I’m trying to train a model that’s composed of two submodules, B and D, on input I.
Let X_b be the intermediate feature vectors after applying B to I. (X_b = B(I))
Now, D is applied on X_b to get the prediction, on which loss L_s is computed.

What I’m trying to do is as follows:

1. Step 1: do the above-mentioned forward pass through the entire model, get the loss and propagate gradients backward throughout both B and D.
2. Step 2: Apply a augmentation/permutation f() on X_b to get X_b’, do a forward call on the submodule D with X_b’ and compute the same loss, but only update either B or D.

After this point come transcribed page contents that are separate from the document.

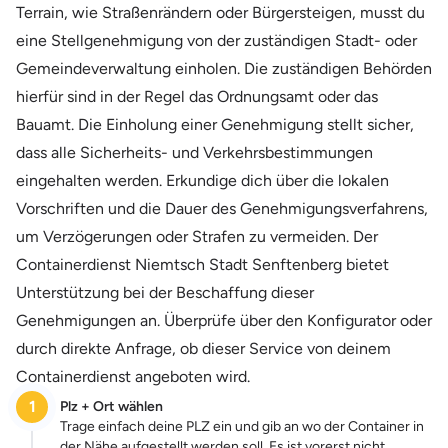
Terrain, wie Straßenrändern oder Bürgersteigen, musst du
eine Stellgenehmigung von der zuständigen Stadt- oder
Gemeindeverwaltung einholen. Die zuständigen Behörden
hierfür sind in der Regel das Ordnungsamt oder das
Bauamt. Die Einholung einer Genehmigung stellt sicher,
dass alle Sicherheits- und Verkehrsbestimmungen
eingehalten werden. Erkundige dich über die lokalen
Vorschriften und die Dauer des Genehmigungsverfahrens,
um Verzögerungen oder Strafen zu vermeiden. Der
Containerdienst Niemtsch Stadt Senftenberg bietet
Unterstützung bei der Beschaffung dieser
Genehmigungen an. Überprüfe über den Konfigurator oder
durch direkte Anfrage, ob dieser Service von deinem
Containerdienst angeboten wird.
1
Plz + Ort wählen
Trage einfach deine PLZ ein und gib an wo der Container in
der Nähe aufgestellt werden soll. Es ist vorerst nicht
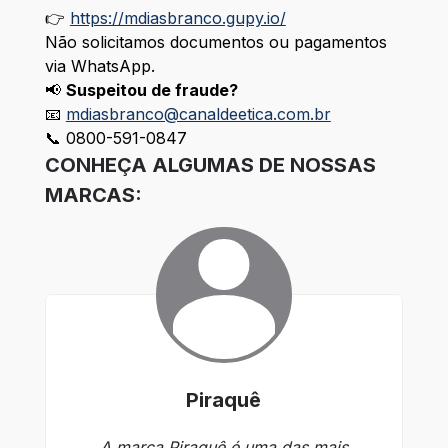
👉
https://mdiasbranco.gupy.io/
Não solicitamos documentos ou pagamentos
via WhatsApp.
📢
Suspeitou de fraude?
📧
mdiasbranco@canaldeetica.com.br
📞 0800-591-0847
CONHEÇA ALGUMAS DE NOSSAS
MARCAS:
Piraquê
A marca Piraquê é uma das mais
A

I’m attaching an outline sketch of the process. Solid lines of the same colour represent a forward, and dashed lines represent backward gradient updates.

What is the best way to achieve this? I’ve tried quite a few things, including trying to set requires_grad=False for submodule D after the Step 1, but all permutations of things I have tried end up not updating the weights of D at all.

Hi Sarthak!

You don’t use the word “optimize” in your description, but I assume that you
want to backpropagate the loss `L_s` in order to populate the gradients of `B`
and `D` and then take an optimization step.

You make the logic a little more complicated by saying in Step 2 that you
want to only update either B or D.

Let’s start with the case where you update D in Step 2:

Perform your Step 1 forward pass, computing `L_s` and keeping a reference
to `X_b`. Make a copy of `X_b`, `X_c = X_b.detach().clone()`, pass `f (X_c)`
through D, and compute a second value for the loss `L_s`. Sum the two
losses together and backpropagate.

The will populate B with gradients due to the Step 1 forward pass and will
populate D with the sum of its Step 1 and Step 2 forward-pass gradients.
You can now optimize with `opt_B.step()` and `opt_D.step()`.

For the case where you update B in Step 2:

Perform the forward pass just through B. Keep a reference to `X_b` Pass
`f (X_b`) through D (no `.detach()` nor `.clone()`) and compute `L_s`. Call
`L_s (retain_graph = True)`. This populates B with its Step 2 gradients.
(It also populates D with undesired gradients.)

Now call `opt_D.zero_grad()`. This zeros out the Step 2 gradients for D
that you said you didn’t want. Complete the Step 1 forward pass by passing
`X_b` (to which you kept a reference) through D, compute `L_s`, and call
`L_s.backward()`. This populates D’s Step 1 gradients and accumulates
Now optimize with `opt_B.step()` and `opt_D.step()`.